Perioperative administration of sub-anesthetic ketamine/esketamine for preventing postpartum depression symptoms: A trial sequential meta-analysis

• Published in: PloS one Vol. 19; no. 11; p. e0310751
• Main Authors: Hung, Kuo-Chuan, Kao, Chia-Li, Lai, Yi-Chen, Chen, Jen-Yin, Lin, Chien-Hung, Ko, Ching-Chung, Lin, Chien-Ming, Chen, I-Wen
• Format: Journal Article
• Language: English
• Published: United States Public Library of Science 18.11.2024; Public Library of Science (PLoS)

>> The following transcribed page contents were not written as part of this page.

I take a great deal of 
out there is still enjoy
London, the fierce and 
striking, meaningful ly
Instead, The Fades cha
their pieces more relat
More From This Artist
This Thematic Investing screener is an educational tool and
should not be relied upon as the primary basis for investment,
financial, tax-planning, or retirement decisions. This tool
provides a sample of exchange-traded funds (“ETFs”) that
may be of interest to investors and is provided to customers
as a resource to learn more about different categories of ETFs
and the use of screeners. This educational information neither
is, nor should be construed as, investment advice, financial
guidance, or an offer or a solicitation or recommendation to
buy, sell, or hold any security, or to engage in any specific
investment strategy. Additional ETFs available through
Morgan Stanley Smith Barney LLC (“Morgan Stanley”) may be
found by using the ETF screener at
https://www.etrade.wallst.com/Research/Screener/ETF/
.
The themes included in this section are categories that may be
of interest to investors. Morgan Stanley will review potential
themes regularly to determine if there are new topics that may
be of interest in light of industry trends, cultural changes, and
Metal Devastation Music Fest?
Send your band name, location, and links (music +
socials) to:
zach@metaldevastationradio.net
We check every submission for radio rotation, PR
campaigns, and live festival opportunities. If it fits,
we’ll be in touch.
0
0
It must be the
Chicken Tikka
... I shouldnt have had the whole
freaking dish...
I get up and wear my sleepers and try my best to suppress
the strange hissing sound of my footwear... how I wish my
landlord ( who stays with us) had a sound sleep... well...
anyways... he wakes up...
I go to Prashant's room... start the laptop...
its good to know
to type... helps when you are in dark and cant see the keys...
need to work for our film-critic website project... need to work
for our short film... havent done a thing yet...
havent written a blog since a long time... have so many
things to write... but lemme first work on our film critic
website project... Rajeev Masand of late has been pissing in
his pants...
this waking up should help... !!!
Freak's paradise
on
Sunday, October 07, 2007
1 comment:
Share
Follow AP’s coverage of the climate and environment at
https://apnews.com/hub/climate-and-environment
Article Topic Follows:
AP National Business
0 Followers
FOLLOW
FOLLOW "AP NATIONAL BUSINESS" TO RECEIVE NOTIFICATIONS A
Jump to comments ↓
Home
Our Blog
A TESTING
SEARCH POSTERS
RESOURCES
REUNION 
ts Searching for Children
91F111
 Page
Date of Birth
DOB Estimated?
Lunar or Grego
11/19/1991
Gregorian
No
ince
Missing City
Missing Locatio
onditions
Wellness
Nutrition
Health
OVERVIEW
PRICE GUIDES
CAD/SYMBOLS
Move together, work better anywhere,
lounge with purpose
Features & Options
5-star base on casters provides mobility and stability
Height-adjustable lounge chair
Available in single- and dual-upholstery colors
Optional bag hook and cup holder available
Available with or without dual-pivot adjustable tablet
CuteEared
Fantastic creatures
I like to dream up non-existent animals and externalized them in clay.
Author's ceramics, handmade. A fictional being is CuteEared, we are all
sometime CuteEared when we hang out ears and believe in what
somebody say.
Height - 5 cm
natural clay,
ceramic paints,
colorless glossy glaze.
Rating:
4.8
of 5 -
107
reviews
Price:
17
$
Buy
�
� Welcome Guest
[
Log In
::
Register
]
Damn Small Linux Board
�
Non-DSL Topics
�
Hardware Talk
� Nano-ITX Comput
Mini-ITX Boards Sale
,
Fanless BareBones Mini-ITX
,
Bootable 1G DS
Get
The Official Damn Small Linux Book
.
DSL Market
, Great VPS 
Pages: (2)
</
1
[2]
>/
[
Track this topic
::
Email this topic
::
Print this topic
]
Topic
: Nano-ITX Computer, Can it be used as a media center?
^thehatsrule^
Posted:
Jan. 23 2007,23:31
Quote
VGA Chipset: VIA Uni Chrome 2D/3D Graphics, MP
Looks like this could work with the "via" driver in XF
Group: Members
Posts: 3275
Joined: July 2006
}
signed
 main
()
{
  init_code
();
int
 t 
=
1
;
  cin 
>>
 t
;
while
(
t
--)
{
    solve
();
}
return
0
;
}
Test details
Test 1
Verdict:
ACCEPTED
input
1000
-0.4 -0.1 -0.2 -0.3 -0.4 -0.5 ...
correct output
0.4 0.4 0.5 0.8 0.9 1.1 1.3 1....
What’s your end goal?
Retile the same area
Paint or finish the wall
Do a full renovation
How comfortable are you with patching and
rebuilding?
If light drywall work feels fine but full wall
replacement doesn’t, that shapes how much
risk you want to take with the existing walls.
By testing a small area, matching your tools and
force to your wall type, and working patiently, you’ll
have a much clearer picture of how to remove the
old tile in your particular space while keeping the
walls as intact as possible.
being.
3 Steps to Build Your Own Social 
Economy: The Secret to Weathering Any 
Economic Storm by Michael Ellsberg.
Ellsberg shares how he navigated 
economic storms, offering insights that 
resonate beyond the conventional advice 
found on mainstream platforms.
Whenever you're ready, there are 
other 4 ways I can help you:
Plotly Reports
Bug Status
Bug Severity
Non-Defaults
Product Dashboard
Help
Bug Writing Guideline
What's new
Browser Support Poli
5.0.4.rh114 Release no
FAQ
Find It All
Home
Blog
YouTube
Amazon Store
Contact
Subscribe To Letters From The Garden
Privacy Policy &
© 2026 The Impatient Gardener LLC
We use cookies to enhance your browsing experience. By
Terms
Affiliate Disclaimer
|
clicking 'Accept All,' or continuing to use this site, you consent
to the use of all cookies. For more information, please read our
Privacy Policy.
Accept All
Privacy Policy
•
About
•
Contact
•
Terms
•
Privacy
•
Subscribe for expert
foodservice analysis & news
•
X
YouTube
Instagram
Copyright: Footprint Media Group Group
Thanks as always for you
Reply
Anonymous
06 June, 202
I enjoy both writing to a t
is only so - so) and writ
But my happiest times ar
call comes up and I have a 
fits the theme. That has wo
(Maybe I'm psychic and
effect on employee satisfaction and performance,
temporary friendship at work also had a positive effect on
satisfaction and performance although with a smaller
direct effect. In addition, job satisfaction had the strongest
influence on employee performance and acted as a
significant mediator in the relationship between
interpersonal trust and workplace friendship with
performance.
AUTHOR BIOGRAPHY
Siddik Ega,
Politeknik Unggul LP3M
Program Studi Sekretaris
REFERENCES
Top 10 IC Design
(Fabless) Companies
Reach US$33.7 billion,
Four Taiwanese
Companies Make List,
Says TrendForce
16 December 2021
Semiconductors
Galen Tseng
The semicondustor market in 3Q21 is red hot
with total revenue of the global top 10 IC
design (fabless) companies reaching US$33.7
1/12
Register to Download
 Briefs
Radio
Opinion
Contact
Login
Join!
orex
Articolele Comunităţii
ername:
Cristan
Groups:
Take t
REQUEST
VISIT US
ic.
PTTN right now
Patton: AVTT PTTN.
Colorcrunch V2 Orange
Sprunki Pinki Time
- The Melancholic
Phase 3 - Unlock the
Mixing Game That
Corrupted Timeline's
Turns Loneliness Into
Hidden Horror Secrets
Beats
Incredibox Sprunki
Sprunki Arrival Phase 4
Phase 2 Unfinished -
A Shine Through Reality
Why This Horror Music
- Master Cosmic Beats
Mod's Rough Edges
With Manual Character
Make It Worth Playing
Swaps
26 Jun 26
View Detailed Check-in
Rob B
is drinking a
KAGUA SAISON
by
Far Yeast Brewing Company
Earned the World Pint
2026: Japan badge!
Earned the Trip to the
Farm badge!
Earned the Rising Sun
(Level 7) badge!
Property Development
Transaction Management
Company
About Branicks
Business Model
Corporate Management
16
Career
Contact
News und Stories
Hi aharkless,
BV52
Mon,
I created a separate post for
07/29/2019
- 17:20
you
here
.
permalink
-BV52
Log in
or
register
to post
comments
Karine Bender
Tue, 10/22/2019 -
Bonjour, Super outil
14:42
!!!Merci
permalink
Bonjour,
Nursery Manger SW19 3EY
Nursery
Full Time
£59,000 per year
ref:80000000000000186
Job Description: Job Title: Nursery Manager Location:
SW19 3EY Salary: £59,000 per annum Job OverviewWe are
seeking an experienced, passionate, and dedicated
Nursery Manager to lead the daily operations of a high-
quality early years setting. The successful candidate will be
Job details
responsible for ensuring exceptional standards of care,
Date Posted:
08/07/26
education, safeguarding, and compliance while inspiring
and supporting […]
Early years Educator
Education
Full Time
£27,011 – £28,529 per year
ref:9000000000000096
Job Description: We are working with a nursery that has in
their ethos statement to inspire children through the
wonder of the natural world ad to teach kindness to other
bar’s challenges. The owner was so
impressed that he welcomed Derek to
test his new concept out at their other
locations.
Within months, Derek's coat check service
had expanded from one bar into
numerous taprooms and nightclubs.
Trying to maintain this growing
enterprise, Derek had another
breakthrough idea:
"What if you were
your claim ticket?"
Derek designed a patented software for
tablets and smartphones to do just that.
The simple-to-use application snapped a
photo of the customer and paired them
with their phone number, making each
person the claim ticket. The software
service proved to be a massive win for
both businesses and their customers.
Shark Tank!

• Subjects: Anesthesia; Antidepressants; Bias; Biology and Life Sciences; Depression, Postpartum - prevention & control; Dosage; Dosage and administration; Drug dosages; Female; Humans; Intervention; Ketamine; Ketamine - administration & dosage; Ketamine - therapeutic use; Medicine and Health Sciences; Mental depression; Meta-analysis; People and Places; Perioperative care; Perioperative Care - methods; Pharmacology, Experimental; Physical Sciences; Physiological aspects; Postpartum; Postpartum depression; Prevention; Randomized Controlled Trials as Topic; Reliability; Research and Analysis Methods; Science Policy; Sequential analysis; Social Sciences; Subgroups; Testing; Taiwan
• ISSN: 1932-6203; 1932-6203
• DOI: 10.1371/journal.pone.0310751

Postpartum depression (PPD) is a major mental health issue affecting 10%-15% of women globally. This meta-analysis synthesized updated evidence on sub-anesthetic ketamine/esketamine's efficacy in preventing PPD. Randomized controlled trials (RCTs) comparing ketamine/esketamine to a placebo for PPD prevention were searched without language restriction. Primary outcomes were PPD risk at 1- and 4-6-week postpartum. Secondary outcomes included the difference in depression scores and risk of adverse events. Trial sequential analysis (TSA) was conducted to validate the reliability. A meta-analysis of 22 RCTs (n = 3,463) showed that ketamine/esketamine significantly decreased PPD risk at 1- (risk ratio [RR], 0.41; 95% confidence interval [CI], 0.3-0.57) and 4-6-week (RR, 0.47; 95%CI, 0.35-0.63) follow-ups. Consistently, participants receiving ketamine/esketamine had lower depression-related scores at 1- (standardized mean difference [SMD], -0.94; 95%CI, -1.26 to -0.62) and 4-6-week (SMD, -0.89; 95%CI, -1.25 to -0.53) follow-ups. Despite potential publication bias, TSA confirmed the evidence's reliability. Subgroup analysis showed that ketamine/esketamine's preventive effect on 1-week PPD was consistent, regardless of administration timing, type of agents, or total dosage (<0.5 vs. ≥0.5 mg/kg). For the 4-6-week period, PPD risk was favorably reduced only with postoperative administration or the use of esketamine, with the total dosage having no observed influence. Participants on ketamine/esketamine experienced more frequency of hallucinations (RR, 4.77; 95%CI, 1.39-16.44) and dizziness (RR, 1.36; 95%CI, 1.02-1.81). Our findings advocate for the postoperative administration of low-dose ketamine/esketamine to avert PPD, which needed additional research for confirmation.